1. Joiner Transformation
Joiner transformation is an active and connected transformation in Informatica Cloud(IICS). It is used to join data coming from two different data streams based on the condition and the join type defined in the transformation. The advantage of joiner transformation is it is able to join data coming from heterogeneous(different) systems.
If there are n sources, the number of Joiner transformations required to join the data is n-1.
2. Joiner Transformation Properties
When you configure a Joiner transformation, you define Joiner properties on the following tabs of the Properties panel:
- Incoming Fields tab: Configure the Master and Detail source fields and resolve field name conflicts if any.
- Join Condition tab: Configure the Join Type and Join Conditions to join the data from Master and Detail pipelines
- Advanced tab: Configure advanced properties like Sorted Input from the advanced tab.
3. Incoming Fields in Joiner transformation
Joiner transformation consists of two default input groups – Master group and Default group. When you link a transformation to the Joiner transformation, you have to connect it either Master or Detail group.
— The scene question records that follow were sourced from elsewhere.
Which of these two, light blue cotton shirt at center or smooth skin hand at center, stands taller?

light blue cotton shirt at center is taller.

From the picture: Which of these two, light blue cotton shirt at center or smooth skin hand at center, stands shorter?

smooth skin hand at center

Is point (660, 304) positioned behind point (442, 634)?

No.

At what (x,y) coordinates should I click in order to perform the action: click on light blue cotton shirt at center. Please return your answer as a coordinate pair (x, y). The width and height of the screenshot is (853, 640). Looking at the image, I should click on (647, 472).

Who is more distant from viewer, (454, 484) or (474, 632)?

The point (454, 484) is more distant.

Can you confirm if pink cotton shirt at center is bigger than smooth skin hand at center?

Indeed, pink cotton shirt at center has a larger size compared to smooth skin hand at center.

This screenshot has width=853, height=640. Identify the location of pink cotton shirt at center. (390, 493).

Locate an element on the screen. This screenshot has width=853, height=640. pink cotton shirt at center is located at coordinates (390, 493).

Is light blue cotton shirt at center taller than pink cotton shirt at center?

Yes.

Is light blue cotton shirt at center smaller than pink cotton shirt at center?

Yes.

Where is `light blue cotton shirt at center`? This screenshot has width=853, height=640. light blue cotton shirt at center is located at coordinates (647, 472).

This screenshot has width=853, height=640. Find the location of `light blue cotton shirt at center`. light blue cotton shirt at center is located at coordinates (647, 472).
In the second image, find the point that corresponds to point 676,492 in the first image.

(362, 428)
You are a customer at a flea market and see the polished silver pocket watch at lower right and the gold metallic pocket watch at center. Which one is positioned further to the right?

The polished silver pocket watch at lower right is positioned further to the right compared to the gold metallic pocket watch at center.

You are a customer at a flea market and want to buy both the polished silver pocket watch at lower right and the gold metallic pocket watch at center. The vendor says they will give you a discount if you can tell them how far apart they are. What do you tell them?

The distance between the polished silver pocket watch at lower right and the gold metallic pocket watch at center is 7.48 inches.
During execution, the Master source is cached into the memory for joining purpose. So it is recommended to select the source with less number of records as the Master source. The Joiner transformation then compares each row of the Master source from cache against the Detail source.
When there are fields with same name coming from Master and Detail group, the cloud mapping designer generates a Field Name Conflict error. You can either resolve the conflict by renaming the fields in the upstream transformation itself or you can create a separate field rule in Joiner transformation to Bulk Rename fields by adding a prefix or a suffix to all incoming fields.
4. Join Condition in Joiner transformation
The Join Condition in Joiner transformation represents the condition upon which the rows coming from two sources must be matched. You can create one or more conditions which define the relationship between both the sources.
The join condition in the Joiner transformation can be completely parameterized for which values should be passed during the mapping run or while configuring the Mapping task.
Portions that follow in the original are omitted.